Off for a week’s holiday in Costa Rica!
To get this discussion off the ground, I think it’s helpful to first think of what the standard features of a text editor are since word processors have all these features and then some. It’s the ‘and then some’ that I’m most interested in i.e. the essential features that make something a word processor.
Text Editor Features
So, here is my first stab at defining the features of a general, all-purpose, text editor. Keeping in mind that there are no strict rules to this and all category clumpings for this entire discussion are necessarily loosey goosey… text editors include the ability to:
- open, update, and save a suitable document, format, and store (eg on the file system or online) for recording the text.
- CRUD (to slightly abuse an acronym used in programming) text ie Create, Read, Update, and Delete text. I include here the ability to add/update/delete via normal keyboard input as well as common cut and paste tools.
That is actually it – the core feature set for a basic editor. A text editor doesn’t need to do much more than this.
Then there is another set of features that your favorite text editor may have (most text editors have some of the following) while still remaining a text editor. I want to categorise these as text editor features (most are related directly to editing text) and they include the ability to:
- select text
- select single and multiple block level items (eg paragraphs)
- apply inline styles (such as italics, bold, underline, strikethrough etc)
- apply subscript/superscript
- spell check (to varying degrees of sophistication)

### INSTRUCTION A:
Transcribe the passage on text editor features exactly, starting at "Then there is" and ending at "underline, strikethrough etc)".

### DATASET EXTRACT:
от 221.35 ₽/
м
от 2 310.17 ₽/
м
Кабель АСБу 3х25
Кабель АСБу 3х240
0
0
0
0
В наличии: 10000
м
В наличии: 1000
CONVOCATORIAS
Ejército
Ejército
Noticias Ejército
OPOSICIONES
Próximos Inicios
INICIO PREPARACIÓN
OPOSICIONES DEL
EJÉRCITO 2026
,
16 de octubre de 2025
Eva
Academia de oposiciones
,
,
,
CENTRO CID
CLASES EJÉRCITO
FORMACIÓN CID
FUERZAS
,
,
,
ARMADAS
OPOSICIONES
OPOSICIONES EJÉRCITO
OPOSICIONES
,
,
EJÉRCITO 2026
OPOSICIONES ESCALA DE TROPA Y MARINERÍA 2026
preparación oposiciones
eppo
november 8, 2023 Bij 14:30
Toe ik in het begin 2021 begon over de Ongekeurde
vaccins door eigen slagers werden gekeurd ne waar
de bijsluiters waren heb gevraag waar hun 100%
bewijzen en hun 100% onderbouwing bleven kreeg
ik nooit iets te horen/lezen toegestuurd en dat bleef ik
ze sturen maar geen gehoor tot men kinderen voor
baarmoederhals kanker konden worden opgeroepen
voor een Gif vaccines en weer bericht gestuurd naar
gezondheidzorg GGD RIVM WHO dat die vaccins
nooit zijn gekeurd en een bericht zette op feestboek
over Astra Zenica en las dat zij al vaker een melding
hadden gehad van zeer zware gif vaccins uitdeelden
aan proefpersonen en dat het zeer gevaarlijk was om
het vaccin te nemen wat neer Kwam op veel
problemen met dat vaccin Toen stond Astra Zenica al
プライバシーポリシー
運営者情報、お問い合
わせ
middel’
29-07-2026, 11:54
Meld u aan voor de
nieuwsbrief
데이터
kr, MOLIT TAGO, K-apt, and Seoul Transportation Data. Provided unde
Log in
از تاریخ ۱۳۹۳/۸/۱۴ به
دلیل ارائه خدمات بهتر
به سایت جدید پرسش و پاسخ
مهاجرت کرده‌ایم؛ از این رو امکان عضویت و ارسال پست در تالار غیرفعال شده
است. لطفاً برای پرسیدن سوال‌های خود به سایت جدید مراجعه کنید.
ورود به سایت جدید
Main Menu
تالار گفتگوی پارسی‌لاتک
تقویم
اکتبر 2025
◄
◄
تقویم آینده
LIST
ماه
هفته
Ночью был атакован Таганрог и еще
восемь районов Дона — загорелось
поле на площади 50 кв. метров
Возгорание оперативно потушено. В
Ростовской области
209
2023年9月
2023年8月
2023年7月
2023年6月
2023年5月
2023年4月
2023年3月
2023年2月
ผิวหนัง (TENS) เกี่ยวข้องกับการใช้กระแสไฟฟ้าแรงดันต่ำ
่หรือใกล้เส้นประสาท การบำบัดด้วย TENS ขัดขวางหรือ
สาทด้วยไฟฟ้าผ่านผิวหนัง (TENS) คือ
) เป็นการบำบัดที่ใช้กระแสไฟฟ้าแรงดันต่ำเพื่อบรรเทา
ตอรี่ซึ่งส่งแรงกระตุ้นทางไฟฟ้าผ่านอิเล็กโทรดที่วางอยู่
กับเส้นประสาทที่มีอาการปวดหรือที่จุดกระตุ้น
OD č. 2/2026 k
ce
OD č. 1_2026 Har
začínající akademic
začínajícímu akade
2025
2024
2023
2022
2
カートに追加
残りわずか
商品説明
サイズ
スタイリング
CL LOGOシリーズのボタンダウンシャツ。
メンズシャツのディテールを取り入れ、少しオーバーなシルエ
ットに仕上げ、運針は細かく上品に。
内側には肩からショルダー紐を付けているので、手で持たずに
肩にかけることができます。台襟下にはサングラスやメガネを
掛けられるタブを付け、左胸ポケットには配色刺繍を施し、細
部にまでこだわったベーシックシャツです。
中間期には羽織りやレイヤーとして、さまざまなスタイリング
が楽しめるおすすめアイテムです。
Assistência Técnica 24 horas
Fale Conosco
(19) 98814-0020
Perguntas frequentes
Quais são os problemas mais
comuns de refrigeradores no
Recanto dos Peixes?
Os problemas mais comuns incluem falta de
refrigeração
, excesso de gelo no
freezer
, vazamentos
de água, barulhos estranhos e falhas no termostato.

### INSTRUCTION B:
How many lines of the records contain the string "bericht"? Reply with only the number.

### EXERCISE ANSWER A:
Then there is another set of features that your favorite text editor may have (most text editors have some of the following) while still remaining a text editor. I want to categorise these as text editor features (most are related directly to editing text) and they include the ability to:
- select text
- select single and multiple block level items (eg paragraphs)
- apply inline styles (such as italics, bold, underline, strikethrough etc)

### EXERCISE ANSWER B:
2